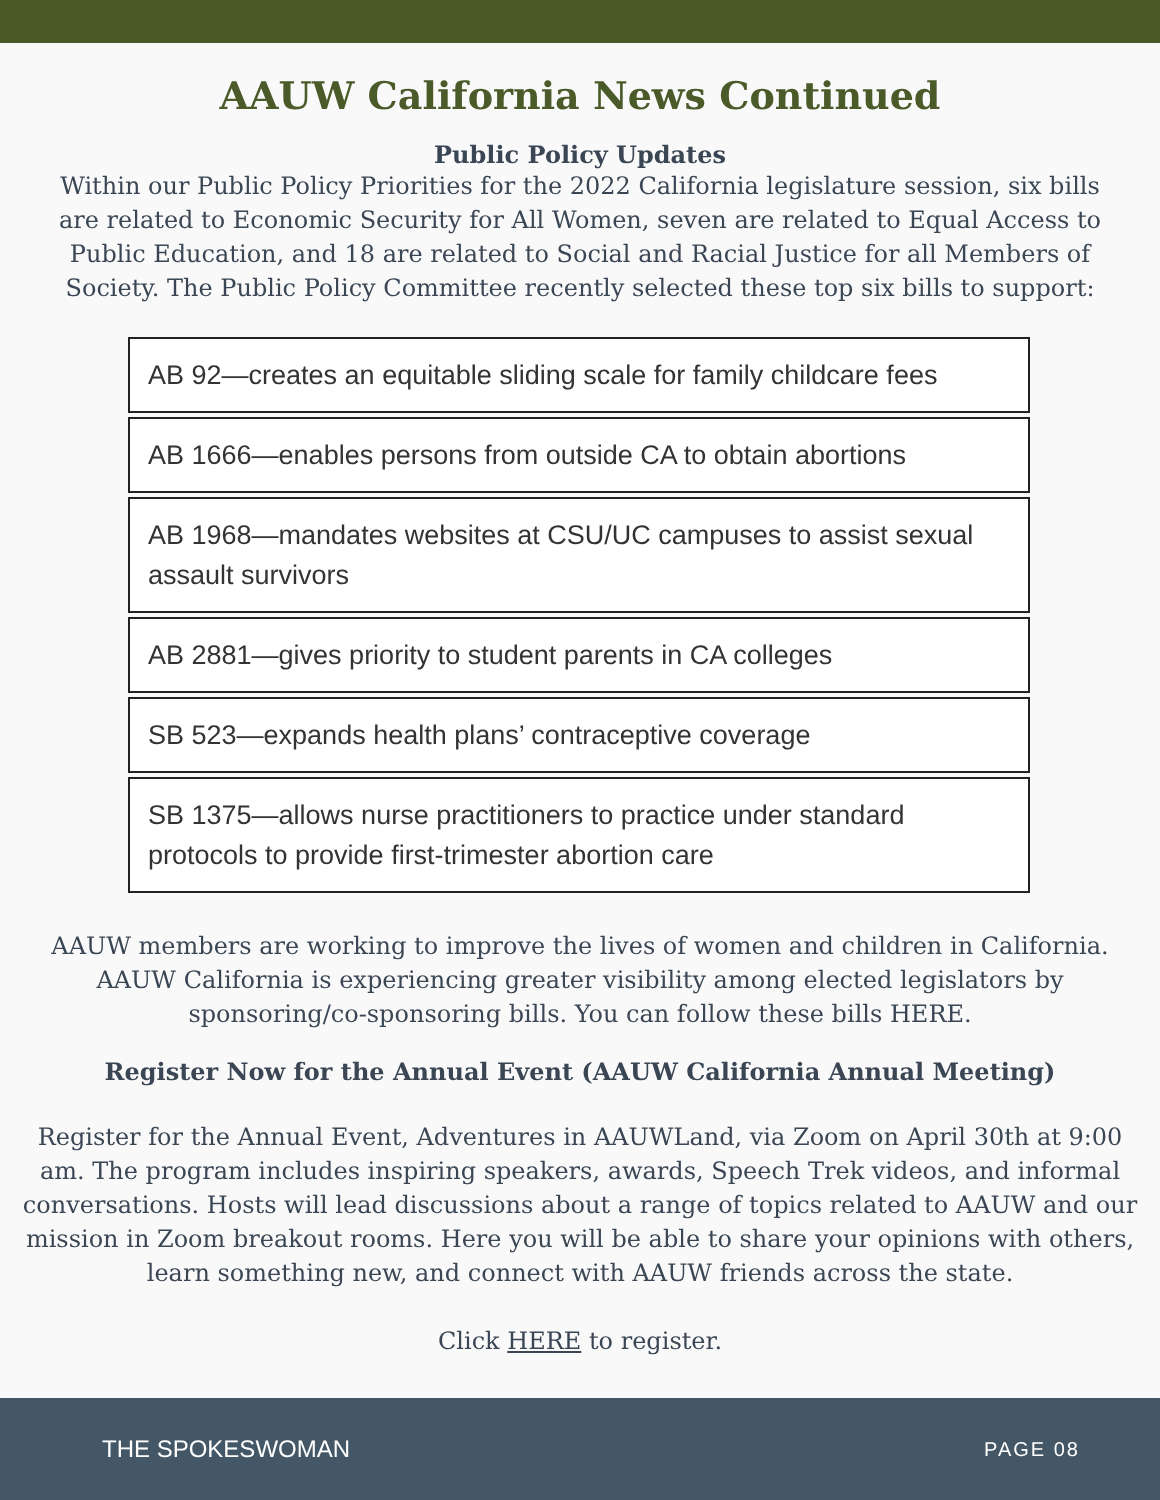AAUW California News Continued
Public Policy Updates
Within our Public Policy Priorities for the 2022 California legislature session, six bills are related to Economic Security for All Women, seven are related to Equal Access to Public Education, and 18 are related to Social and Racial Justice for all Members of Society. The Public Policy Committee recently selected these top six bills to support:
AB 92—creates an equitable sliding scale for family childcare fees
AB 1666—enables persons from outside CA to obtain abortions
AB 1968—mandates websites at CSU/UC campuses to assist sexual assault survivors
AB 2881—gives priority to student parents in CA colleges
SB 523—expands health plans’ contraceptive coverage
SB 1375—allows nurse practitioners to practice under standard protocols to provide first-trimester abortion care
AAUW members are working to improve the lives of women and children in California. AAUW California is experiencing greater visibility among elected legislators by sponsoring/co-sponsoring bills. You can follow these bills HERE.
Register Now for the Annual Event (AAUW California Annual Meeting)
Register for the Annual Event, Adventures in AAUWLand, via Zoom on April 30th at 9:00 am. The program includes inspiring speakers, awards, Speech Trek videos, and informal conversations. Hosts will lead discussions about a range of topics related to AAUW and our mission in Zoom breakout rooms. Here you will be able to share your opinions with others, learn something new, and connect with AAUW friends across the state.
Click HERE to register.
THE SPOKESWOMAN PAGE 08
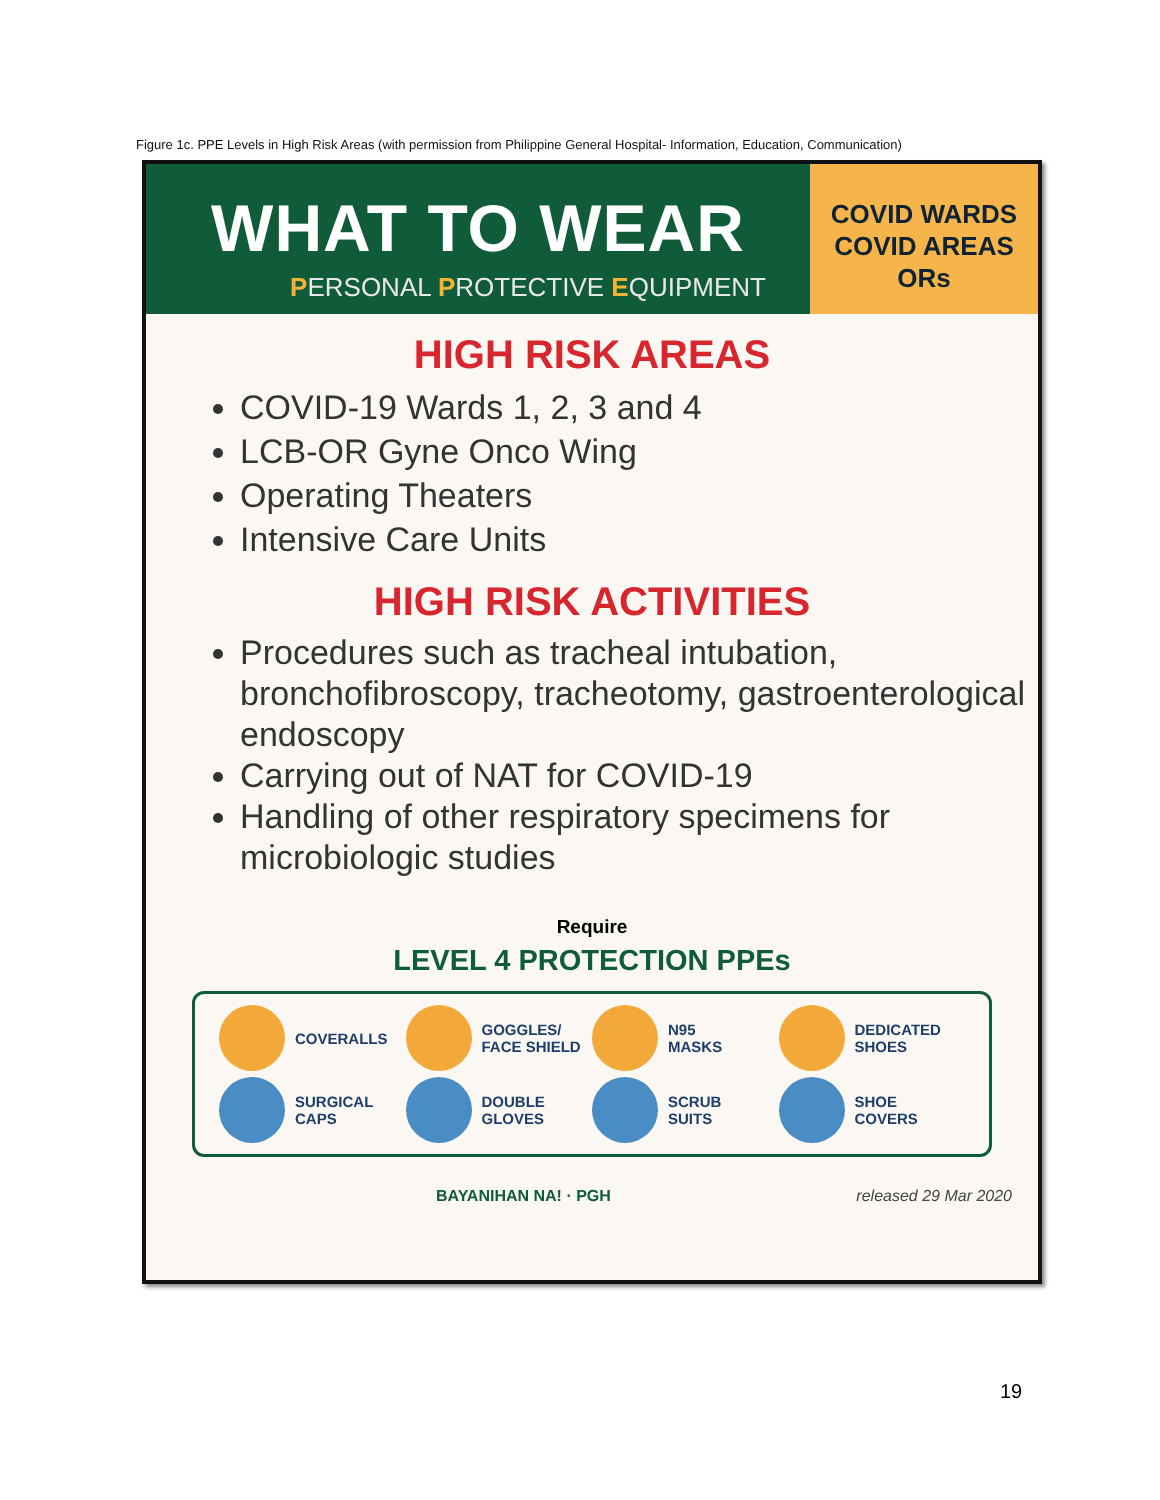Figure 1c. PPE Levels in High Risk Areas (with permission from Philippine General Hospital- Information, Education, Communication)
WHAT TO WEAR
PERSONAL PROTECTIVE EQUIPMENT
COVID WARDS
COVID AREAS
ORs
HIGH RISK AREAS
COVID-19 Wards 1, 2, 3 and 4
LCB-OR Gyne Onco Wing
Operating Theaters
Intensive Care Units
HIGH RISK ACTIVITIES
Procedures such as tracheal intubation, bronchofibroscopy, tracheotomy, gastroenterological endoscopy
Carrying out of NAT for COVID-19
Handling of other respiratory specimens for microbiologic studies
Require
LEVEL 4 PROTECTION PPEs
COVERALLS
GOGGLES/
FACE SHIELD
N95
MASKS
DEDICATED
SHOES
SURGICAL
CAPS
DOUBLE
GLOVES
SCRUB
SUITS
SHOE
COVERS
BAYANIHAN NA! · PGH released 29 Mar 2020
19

--- Exercise objective ---
Your reply should hold every line above exactly as written and none of the pictures.

--- Solution to this problem ---
AAUW California News Continued
Public Policy Updates
Within our Public Policy Priorities for the 2022 California legislature session, six bills are related to Economic Security for All Women, seven are related to Equal Access to Public Education, and 18 are related to Social and Racial Justice for all Members of Society. The Public Policy Committee recently selected these top six bills to support:
AB 92—creates an equitable sliding scale for family childcare fees
AB 1666—enables persons from outside CA to obtain abortions
AB 1968—mandates websites at CSU/UC campuses to assist sexual assault survivors
AB 2881—gives priority to student parents in CA colleges
SB 523—expands health plans’ contraceptive coverage
SB 1375—allows nurse practitioners to practice under standard protocols to provide first-trimester abortion care
AAUW members are working to improve the lives of women and children in California. AAUW California is experiencing greater visibility among elected legislators by sponsoring/co-sponsoring bills. You can follow these bills HERE.
Register Now for the Annual Event (AAUW California Annual Meeting)
Register for the Annual Event, Adventures in AAUWLand, via Zoom on April 30th at 9:00 am. The program includes inspiring speakers, awards, Speech Trek videos, and informal conversations. Hosts will lead discussions about a range of topics related to AAUW and our mission in Zoom breakout rooms. Here you will be able to share your opinions with others, learn something new, and connect with AAUW friends across the state.
Click HERE to register.
THE SPOKESWOMAN PAGE 08
Figure 1c. PPE Levels in High Risk Areas (with permission from Philippine General Hospital- Information, Education, Communication)
WHAT TO WEAR
PERSONAL PROTECTIVE EQUIPMENT
COVID WARDS
COVID AREAS
ORs
HIGH RISK AREAS
COVID-19 Wards 1, 2, 3 and 4
LCB-OR Gyne Onco Wing
Operating Theaters
Intensive Care Units
HIGH RISK ACTIVITIES
Procedures such as tracheal intubation, bronchofibroscopy, tracheotomy, gastroenterological endoscopy
Carrying out of NAT for COVID-19
Handling of other respiratory specimens for microbiologic studies
Require
LEVEL 4 PROTECTION PPEs
COVERALLS
GOGGLES/
FACE SHIELD
N95
MASKS
DEDICATED
SHOES
SURGICAL
CAPS
DOUBLE
GLOVES
SCRUB
SUITS
SHOE
COVERS
BAYANIHAN NA! · PGH released 29 Mar 2020
19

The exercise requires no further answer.